▶ [ABOUT THIS EXERCISE]:
Once the images are set aside, output the listing exactly as it stands.

=== RAW DATA ===

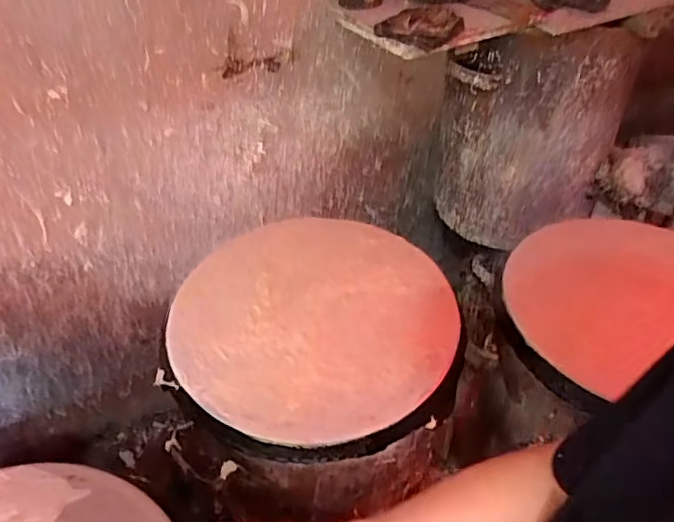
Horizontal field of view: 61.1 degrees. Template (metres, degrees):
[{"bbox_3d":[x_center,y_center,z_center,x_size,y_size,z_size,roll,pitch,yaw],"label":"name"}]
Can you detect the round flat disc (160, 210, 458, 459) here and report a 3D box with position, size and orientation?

===

▶ [SOLUTION TO THE EXERCISE]:
Horizontal field of view: 61.1 degrees. Template (metres, degrees):
[{"bbox_3d":[x_center,y_center,z_center,x_size,y_size,z_size,roll,pitch,yaw],"label":"name"}]
Can you detect the round flat disc (160, 210, 458, 459) here and report a 3D box with position, size and orientation?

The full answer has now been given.